First batch of Geordie Mild is in the Corny and has been maturing for 4 weeks now. It still has that familiar twang/yeasty homebrew feel to it.
I know that there are a couple of things Ive done that I shouldnt really have. Firstly this kit has been sat in my roof for about 3 years, and was 2 years out of date

As Ive now been able to visit a homebrew shop , and for my next batch , have used an in date coopers ginger beer kit, and brew enhancer instead of sugar. This is now fermenting away nicely,and I cant wait to try it.
Im hoping that a longer maturing phase will help remove the homebrew taste, but Im not sure. Im currently using a 25L wine fermenter, as I can then just connect a pipe to the tap on the front and easily transfer to a pressure barrel.
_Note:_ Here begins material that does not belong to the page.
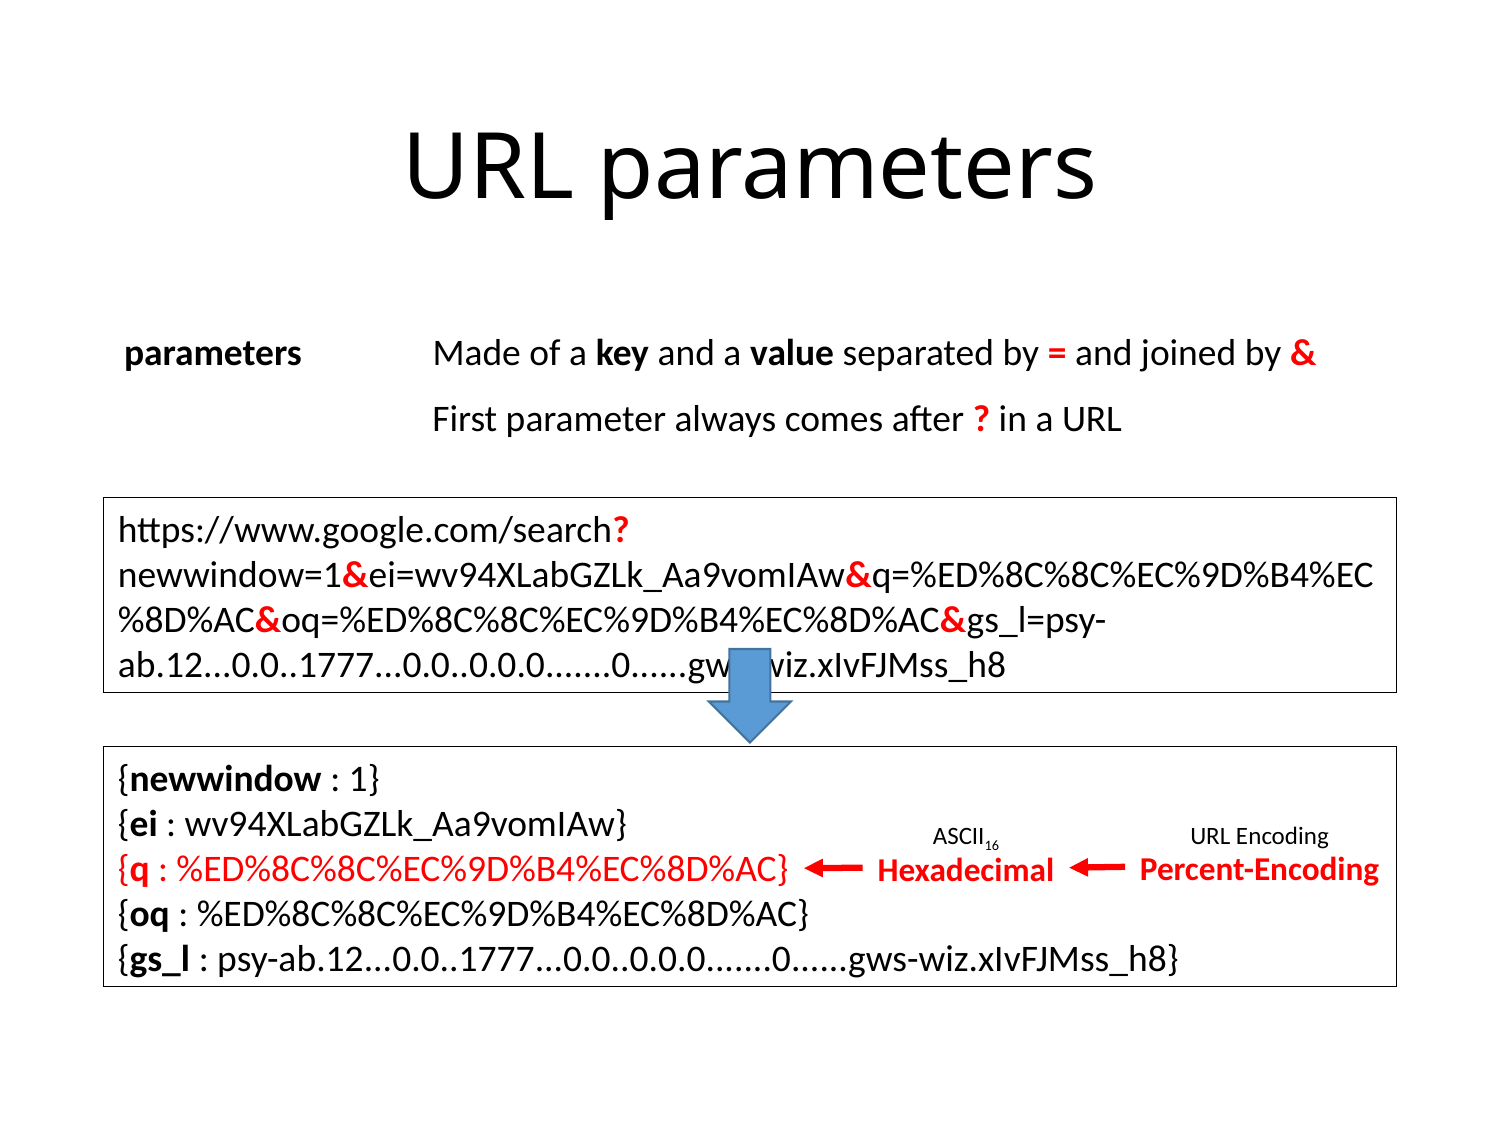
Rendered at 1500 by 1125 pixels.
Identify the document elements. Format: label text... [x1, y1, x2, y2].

The plan is to leave it in the fermenter for a week, then in the barrel for 4 weeks, and then when its ready to drink, transfer to a corny keg, so that I can control the Co2 getting in easier, and ensure that it lasts long enough without going off. It also means as I have a couple of barrels I can be fermenting 1 batch, maturing 2 batches, and drinking a third at my leisure.
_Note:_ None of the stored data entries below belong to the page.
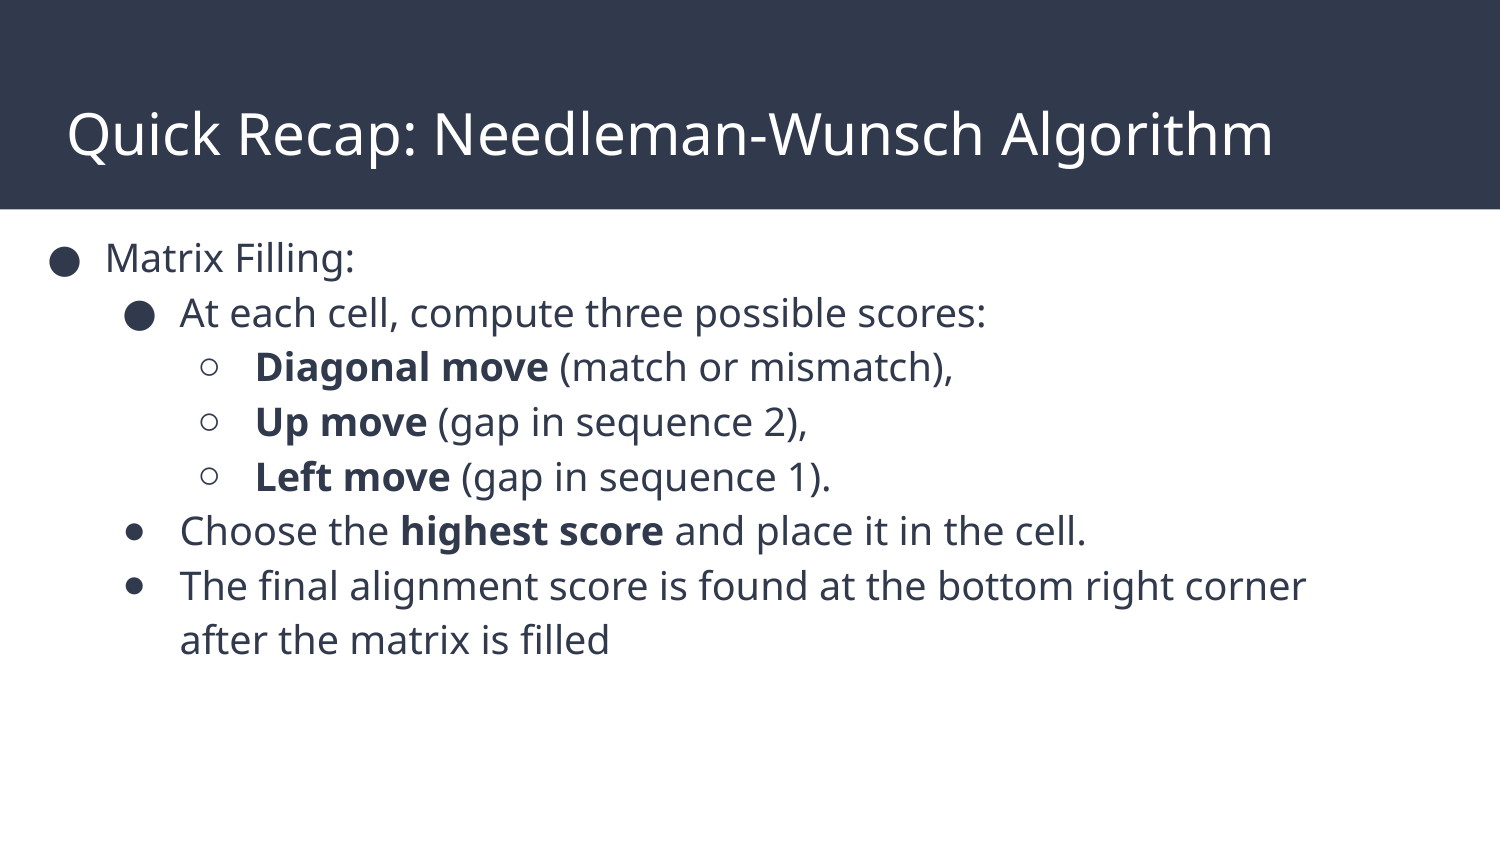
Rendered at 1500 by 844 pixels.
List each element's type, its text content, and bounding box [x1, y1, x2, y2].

title Quick Recap: Needleman-Wunsch Algorithm [51, 82, 1449, 185]
text_box Matrix Filling: At each cell, compute three possible scores: Diagonal move (match or mismatch), Up move (gap in sequence 2), Left move (gap in sequence 1). Choose the highest score and place it in the cell. The final alignment score is found at the bottom right corner after the matrix is filled [14, 211, 1326, 755]
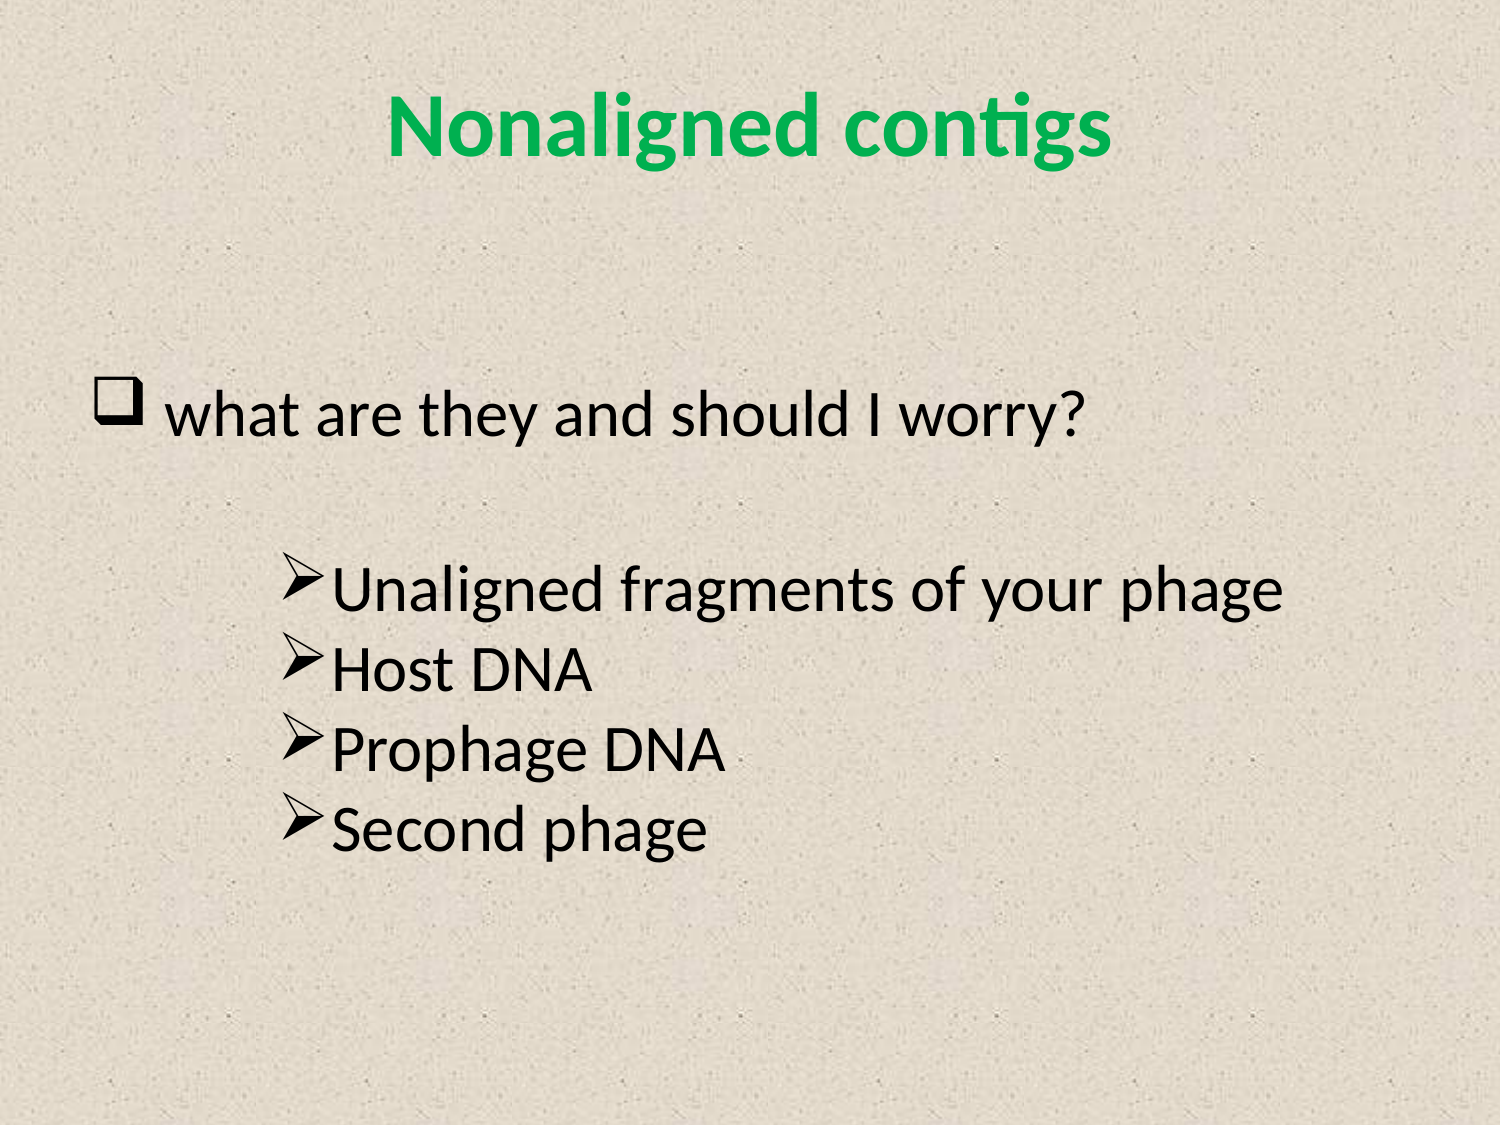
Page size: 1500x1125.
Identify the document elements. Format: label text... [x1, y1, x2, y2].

list what are they and should I worry? [74, 362, 1425, 484]
picture [0, 0, 1500, 1125]
text_box Unaligned fragments of your phage Host DNA Prophage DNA Second phage [263, 537, 1301, 873]
title Nonaligned contigs [75, 26, 1425, 214]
My main question is how long should I leave a kit to mature. Is 4 weeks enough? and what else can I do to help reduce or remove this homebrew taste.
Also, it turns out I didnt properly clean out one of the barrels when I put it in the roof, and after 3 years of drying on, the dirt is proving quite hard to remove. Any tips on cleaning out pressure barrels would also be appreciated, Ive left it overnight with VWP in and that took a lot off, but its still not 100% clean, and the top opening is too narrow to get your hand in, and the "barrel brush" I've got is no use to man nor beast!